(Input for this task begins)

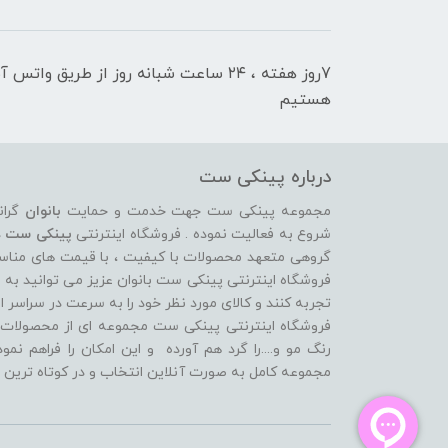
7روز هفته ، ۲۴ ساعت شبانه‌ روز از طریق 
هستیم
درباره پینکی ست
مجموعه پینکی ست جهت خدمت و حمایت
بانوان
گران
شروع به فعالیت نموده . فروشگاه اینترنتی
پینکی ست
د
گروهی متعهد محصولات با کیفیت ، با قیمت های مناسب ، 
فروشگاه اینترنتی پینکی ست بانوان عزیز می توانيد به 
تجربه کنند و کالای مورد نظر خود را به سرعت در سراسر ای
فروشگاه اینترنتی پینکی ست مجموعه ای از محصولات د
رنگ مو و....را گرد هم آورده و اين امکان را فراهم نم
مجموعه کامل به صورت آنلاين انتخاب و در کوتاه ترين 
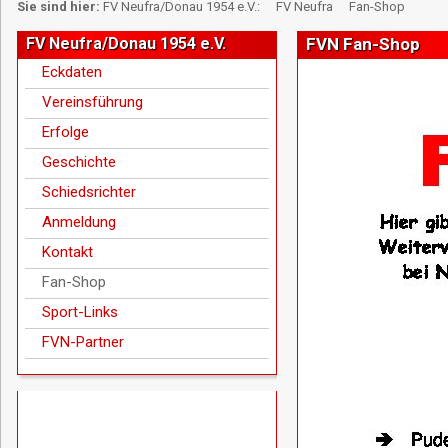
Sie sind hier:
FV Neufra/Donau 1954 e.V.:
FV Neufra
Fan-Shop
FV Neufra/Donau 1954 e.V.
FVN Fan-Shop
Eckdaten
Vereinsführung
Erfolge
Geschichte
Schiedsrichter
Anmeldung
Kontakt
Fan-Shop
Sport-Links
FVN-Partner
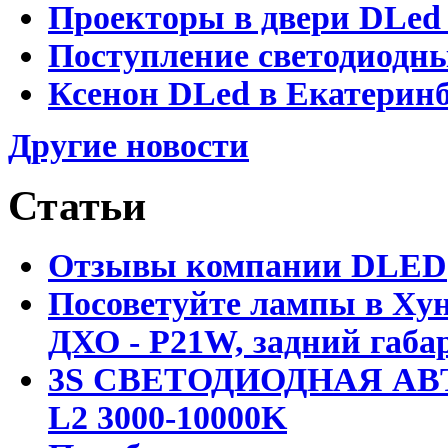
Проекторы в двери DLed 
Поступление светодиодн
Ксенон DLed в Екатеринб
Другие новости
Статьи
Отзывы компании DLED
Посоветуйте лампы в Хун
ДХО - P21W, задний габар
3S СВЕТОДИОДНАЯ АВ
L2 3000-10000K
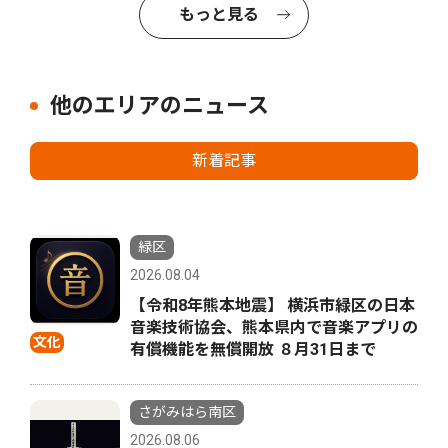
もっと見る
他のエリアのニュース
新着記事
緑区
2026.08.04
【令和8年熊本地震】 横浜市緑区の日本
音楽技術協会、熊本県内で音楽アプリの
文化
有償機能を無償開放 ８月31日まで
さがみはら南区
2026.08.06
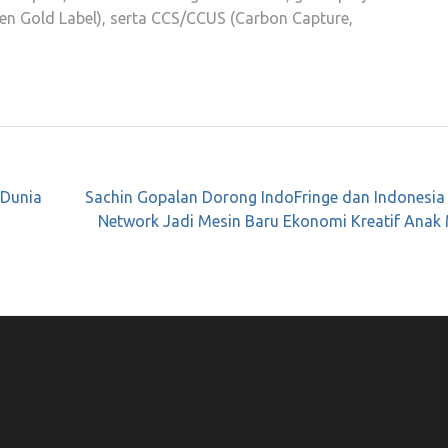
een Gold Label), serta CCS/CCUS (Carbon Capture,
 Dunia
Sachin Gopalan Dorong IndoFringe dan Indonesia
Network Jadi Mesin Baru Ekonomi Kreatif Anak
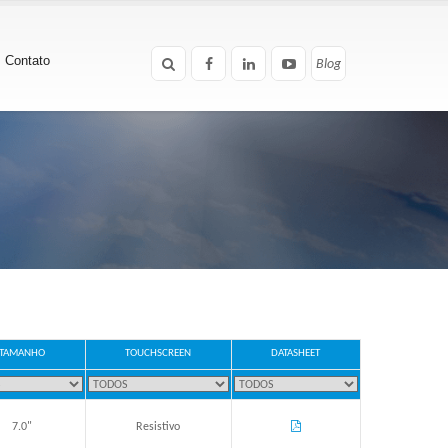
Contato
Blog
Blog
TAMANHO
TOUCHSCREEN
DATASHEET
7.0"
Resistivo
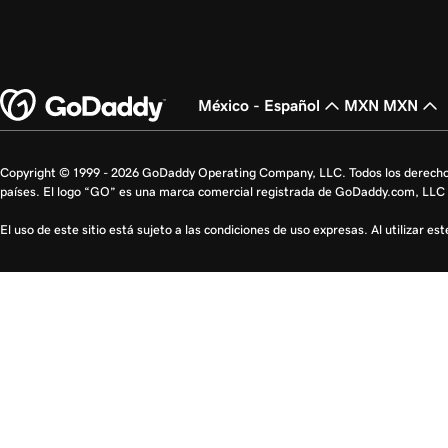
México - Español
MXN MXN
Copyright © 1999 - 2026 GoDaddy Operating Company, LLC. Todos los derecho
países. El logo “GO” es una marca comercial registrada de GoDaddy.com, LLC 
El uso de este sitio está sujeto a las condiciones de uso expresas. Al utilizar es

(Input for this task ends)

> _Exercise aim_
From the records above, extract each line that contains the string "فروشگاه". Matching is case-sensitive.

> _Response area_
شروع به فعالیت نموده . فروشگاه اینترنتی
فروشگاه اینترنتی پینکی ست بانوان عزیز می توانيد به 
فروشگاه اینترنتی پینکی ست مجموعه ای از محصولات د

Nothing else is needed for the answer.